Wait until the barrier is satisfied.

Blocks the calling thread until the barrier is satisfied, either by the expected number of threads arriving or the expected data transfer completing. This method implements an efficient spin-wait mechanism optimized for GPU execution.

Note: Minimizes thread divergence during synchronization by using hardware-accelerated barrier instructions.

Args:

  • phase (SIMD[uint32, 1]): The phase value to check against. Defaults to 0.

unsafe_ptr

unsafe_ptr(ref [3] self) -> UnsafePointer[SIMD[int64, 1], address_space=AddressSpace(3), alignment=8, mut=self_is_mut, origin=self_is_origin]

Get an unsafe pointer to the barrier's memory location.
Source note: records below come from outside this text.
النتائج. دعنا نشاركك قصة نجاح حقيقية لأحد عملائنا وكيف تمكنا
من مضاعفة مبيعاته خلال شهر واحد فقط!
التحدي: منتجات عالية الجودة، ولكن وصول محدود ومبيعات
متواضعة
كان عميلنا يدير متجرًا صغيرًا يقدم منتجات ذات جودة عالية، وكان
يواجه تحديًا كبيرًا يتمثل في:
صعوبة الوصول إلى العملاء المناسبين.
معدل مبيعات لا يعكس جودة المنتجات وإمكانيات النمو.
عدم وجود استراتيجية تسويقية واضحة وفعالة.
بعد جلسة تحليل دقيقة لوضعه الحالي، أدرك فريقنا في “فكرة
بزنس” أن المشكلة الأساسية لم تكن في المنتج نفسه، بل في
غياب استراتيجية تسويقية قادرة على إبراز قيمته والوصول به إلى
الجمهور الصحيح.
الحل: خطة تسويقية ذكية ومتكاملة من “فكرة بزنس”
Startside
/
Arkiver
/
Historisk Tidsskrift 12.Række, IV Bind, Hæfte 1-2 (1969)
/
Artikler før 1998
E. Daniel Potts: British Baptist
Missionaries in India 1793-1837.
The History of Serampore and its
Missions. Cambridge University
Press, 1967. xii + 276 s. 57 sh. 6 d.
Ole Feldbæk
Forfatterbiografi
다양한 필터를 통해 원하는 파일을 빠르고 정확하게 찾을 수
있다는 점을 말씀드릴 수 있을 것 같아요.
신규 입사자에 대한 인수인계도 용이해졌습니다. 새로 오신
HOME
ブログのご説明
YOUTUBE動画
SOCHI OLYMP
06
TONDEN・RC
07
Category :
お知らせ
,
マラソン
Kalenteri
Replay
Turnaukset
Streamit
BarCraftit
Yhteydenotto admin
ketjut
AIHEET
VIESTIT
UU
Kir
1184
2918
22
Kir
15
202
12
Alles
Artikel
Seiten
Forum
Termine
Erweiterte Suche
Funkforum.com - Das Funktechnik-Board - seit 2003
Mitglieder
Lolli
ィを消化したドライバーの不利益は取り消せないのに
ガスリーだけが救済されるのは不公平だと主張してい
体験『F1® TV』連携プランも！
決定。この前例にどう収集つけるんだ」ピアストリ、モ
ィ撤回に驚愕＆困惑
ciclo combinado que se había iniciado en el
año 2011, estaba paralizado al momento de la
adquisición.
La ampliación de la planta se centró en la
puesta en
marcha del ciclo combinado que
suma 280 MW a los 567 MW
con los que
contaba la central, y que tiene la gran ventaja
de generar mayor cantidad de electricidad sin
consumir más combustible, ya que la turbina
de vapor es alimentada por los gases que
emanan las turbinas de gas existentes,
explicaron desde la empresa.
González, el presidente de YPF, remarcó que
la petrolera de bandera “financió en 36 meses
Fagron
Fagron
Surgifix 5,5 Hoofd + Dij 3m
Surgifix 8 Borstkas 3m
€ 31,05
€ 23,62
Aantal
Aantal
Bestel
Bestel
Provides low-level access to the shared memory location storing the barrier state. This method is primarily used internally by other barrier operations that need direct access to the underlying memory.

Returns:

An unsafe pointer to the barrier's memory location in shared memory, properly typed and aligned for barrier operations.

arrive_cluster

arrive_cluster(ref [3] self, cta_id: SIMD[uint32, 1], count: SIMD[uint32, 1] = __init__[__mlir_type.!pop.int_literal](1))

Signal arrival at the barrier from a specific CTA (Cooperative Thread Array) in a cluster.

This method is used in multi-CTA scenarios to coordinate barrier arrivals across different CTAs within a cluster. It enables efficient synchronization across thread blocks in clustered execution models.

Args:

  • cta_id (SIMD[uint32, 1]): The ID of the CTA (Cooperative Thread Array) that is arriving.
  • count (SIMD[uint32, 1]): The number of arrivals to signal. Defaults to 1.

arrive

arrive(ref [3] self) -> Int

Signal arrival at the barrier and return the arrival count.

This method increments the arrival count at the barrier and returns the updated count. It's used to track how many threads have reached the synchronization point.

Returns:

The updated arrival count after this thread's arrival.